> [研读材料]
(A) 请打印 PromptFix 评审文本中从"The CE threshold"起、到"before Section 3.4."为止（含这部分）的内容，一字不改。
(B) 根据 PromptFix 评审文本，判断下列三项说法是否与之相符，逐项回答"是"或"否"，并原样引用起决定作用的原文：(i) 文中的实验把这种新的防御方法与 DBS 作了比较；(ii) PromptFix 会改动模型参数；(iii) 在领域偏移设置下，PromptFix 的表现不如现有方法。

> [文档原文]
=-=-=
提交: 2023-09-23更新: 2024-03-26

摘要

关键词

backdoor mitigationbackdoor removaladversarial trainingprompt tuning

评审与讨论

审稿意见

评分: 5置信度: 42023-10-31

This paper proposes to remove the backdoor by adversarial prompt-tuning. , PromptFix keeps the model parameters intact and only utilizes two extra sets of soft tokens that approximate the trigger and counteract it respectively. Another potential property of this method could be its transferability to backdoor attacks (w. new triggers), although this part is not covered by this paper.

优点

Considering prompt tuning for mitigating the backdoor effect is an interesting idea.
Experiments on multiple datasets show the effectiveness of the new defense method in comparison with DBS.

缺点

This paper requires careful polishing for a better reading experience. The motivations of several designs are not clearly explained, e.g., bi-level optimization and $L_{CLS}$ .
The novelty of the technology involved in this work is limited. It is applying prompt-tuning to two-stage backdoor removal.
I think this work could be a nice work on improving the robustness against new backdoor attacks, but there is limited discussion on this direction.
DBS is considered a baseline, can you explain why it is the only possible baseline?

问题

Main Questions:

The steps for these two steps: num_round and num_promppt_step are ad-hoc to me. Can you explain how to choose these parameters, especially when we are not aware of the attack strategies or hyper-parameters in new application scenarios or new tasks?

The CE threshold loss is ad-hoc. Why it is the best choice? Can you prove it theoretically or empirically?

Minor Issues:

Page 2: 'to' breach

The meanings of $w_p$ and $w_{CLS}$ should be explained before Section 3.4.

You may shuffle the order of sections 3.4 and 3.5.

Split Acc and ASR in Table 10.

审稿意见

评分: 5置信度: 42023-11-01

This paper introduces PromptFix: a method to defend against backdoor attacks on NLP models. Classic ways to defend against backdoors (where inserting some string into the input consistently produces a specific classification labels) involve trying to identify backdoors, then fine-tuning them away. In contrast, PromptFix optimizes to defend against the worst-case adversarial backdoor, which avoids the lossy backdoor identification step. PromptFix relies on many add-ons to successfully do this, including jointly optimizing for clean accuracy, regularizing, adding a cross entropy loss threshold, and using unlabeled data for regularizations. The authors find that PromptFix has higher clean accuracy than existing defenses, and reduces the attack success rate by more. Moreover, PromptFix outperforms existing methods under domain shift settings and stealthiness settings, which are more realistic.

优点

The motivation for PromptFix are very clear, and the method itself is interesting conceptually; rather than trying to identify backdoors, just optimize over the worst one. This seems like an approach that should scale much better.
The empirical results are really strong; the authors do a great job evaluating over lots of settings (e.g., different amounts of training data, distribution shift, different backdoor types), and consistently find that PromptFix has better clean accuracy and a lower attack success rate than existing baselines.
=-=-=
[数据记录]
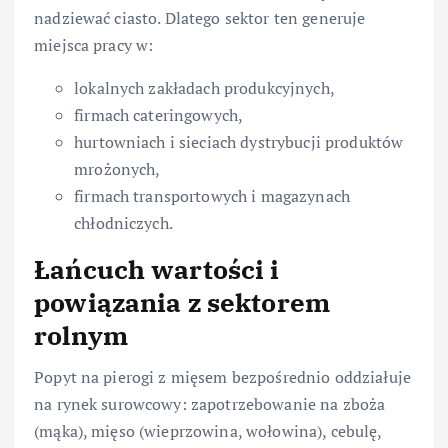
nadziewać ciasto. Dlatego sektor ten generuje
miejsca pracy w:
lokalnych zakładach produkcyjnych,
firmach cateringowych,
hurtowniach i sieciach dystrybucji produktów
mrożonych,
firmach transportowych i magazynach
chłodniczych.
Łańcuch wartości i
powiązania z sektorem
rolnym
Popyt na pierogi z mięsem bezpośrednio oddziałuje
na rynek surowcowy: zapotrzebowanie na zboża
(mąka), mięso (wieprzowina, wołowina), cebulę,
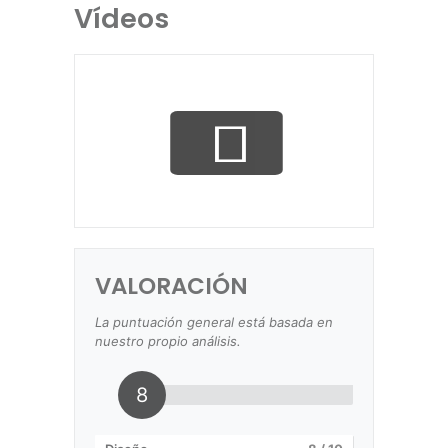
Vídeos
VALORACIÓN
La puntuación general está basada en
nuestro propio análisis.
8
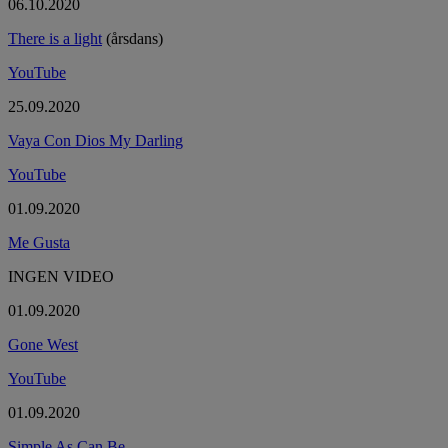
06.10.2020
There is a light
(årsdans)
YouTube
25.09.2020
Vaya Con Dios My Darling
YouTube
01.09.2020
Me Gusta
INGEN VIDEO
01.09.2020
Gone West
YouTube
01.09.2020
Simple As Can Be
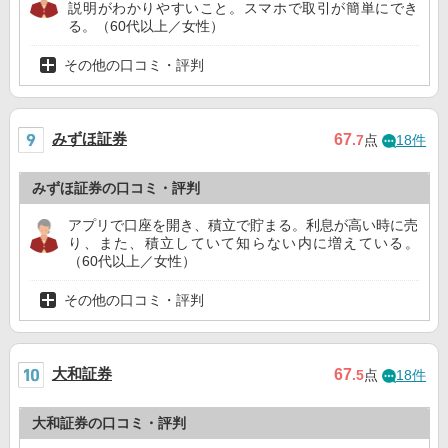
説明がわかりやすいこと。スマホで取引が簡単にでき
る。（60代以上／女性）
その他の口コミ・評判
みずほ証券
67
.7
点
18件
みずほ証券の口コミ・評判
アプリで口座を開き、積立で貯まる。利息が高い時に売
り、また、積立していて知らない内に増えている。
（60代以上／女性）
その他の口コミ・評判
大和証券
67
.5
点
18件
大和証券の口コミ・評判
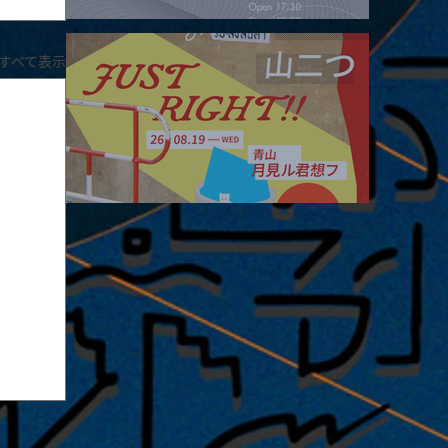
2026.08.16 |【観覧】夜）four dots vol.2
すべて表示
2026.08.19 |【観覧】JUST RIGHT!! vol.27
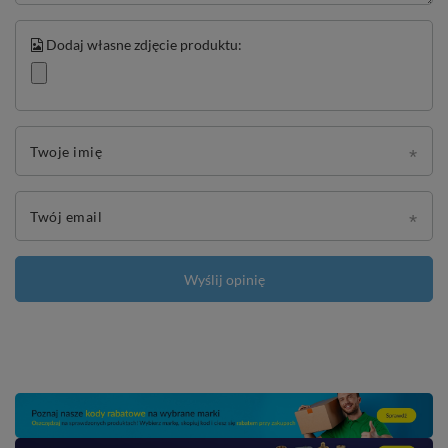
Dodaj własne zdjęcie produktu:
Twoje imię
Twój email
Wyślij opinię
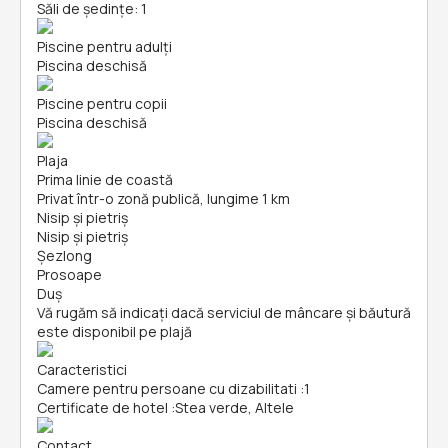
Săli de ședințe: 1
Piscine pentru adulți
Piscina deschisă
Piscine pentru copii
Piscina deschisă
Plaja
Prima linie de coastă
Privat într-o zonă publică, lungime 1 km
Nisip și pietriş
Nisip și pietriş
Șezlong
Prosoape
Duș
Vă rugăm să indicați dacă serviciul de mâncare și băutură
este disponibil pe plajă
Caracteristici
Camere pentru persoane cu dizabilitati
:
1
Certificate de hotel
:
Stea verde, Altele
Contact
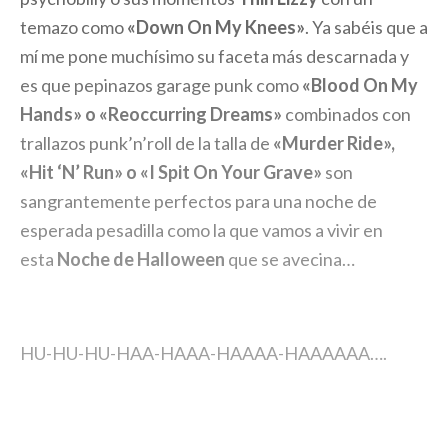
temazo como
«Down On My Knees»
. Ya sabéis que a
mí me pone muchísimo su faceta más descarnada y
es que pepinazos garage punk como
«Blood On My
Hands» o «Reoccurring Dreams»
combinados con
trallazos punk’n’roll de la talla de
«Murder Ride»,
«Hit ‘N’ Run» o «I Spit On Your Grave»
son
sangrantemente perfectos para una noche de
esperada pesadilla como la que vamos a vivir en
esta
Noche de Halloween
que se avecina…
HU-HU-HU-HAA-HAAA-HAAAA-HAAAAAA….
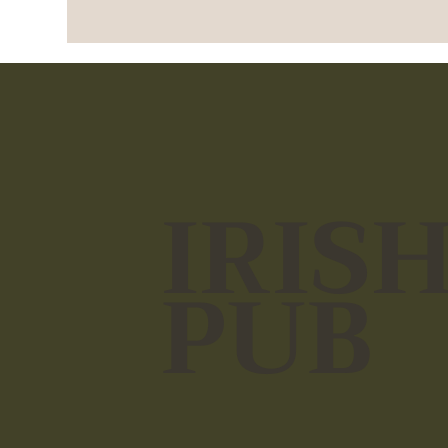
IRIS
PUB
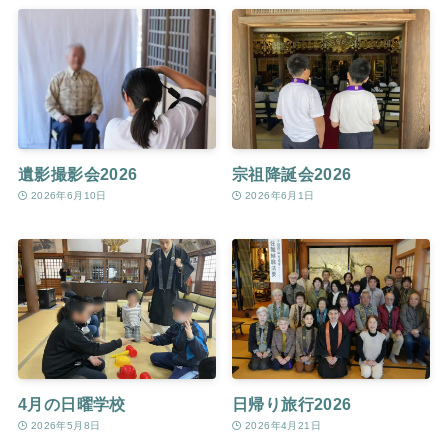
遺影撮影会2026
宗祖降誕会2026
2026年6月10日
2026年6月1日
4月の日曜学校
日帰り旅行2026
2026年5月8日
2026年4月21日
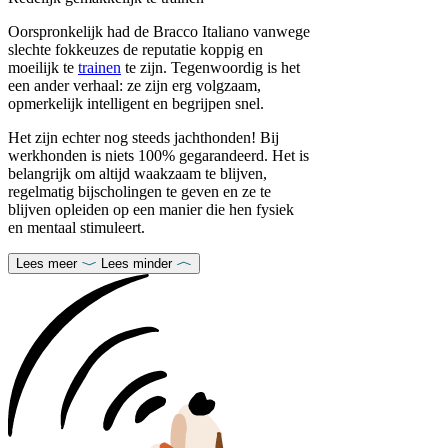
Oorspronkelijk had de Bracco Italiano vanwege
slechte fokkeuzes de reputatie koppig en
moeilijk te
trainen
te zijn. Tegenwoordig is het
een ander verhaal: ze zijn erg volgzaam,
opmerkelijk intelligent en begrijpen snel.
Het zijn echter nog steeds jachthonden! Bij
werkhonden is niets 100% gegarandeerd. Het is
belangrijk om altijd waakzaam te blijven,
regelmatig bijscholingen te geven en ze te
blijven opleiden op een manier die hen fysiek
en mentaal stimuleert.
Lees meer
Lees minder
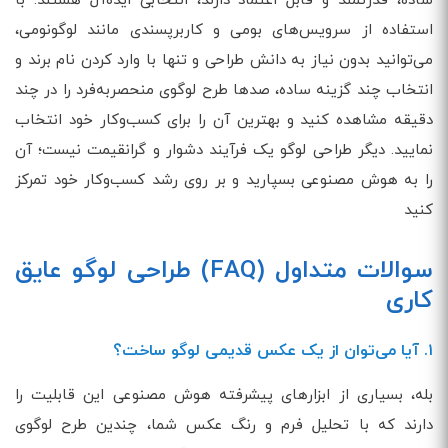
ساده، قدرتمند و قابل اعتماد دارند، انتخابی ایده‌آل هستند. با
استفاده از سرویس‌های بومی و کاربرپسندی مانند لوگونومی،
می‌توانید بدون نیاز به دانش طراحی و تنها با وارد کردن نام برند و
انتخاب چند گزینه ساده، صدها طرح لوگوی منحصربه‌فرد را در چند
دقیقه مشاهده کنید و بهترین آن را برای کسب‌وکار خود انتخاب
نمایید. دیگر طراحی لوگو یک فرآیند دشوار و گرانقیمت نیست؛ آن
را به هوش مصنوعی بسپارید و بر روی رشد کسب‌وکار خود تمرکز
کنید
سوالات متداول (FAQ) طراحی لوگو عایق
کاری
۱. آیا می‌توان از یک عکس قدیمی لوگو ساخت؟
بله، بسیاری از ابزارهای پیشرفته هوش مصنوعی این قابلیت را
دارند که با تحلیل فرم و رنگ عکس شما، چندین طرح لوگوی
=-=-=
> [练习解答]
(A)
The CE threshold loss is ad-hoc. Why it is the best choice? Can you prove it theoretically or empirically?

Minor Issues:

Page 2: 'to' breach

The meanings of $w_p$ and $w_{CLS}$ should be explained before Section 3.4.

(B)
(i) 是。"Experiments on multiple datasets show the effectiveness of the new defense method in comparison with DBS."
(ii) 否。"PromptFix keeps the model parameters intact"
(iii) 否。"PromptFix outperforms existing methods under domain shift settings and stealthiness settings"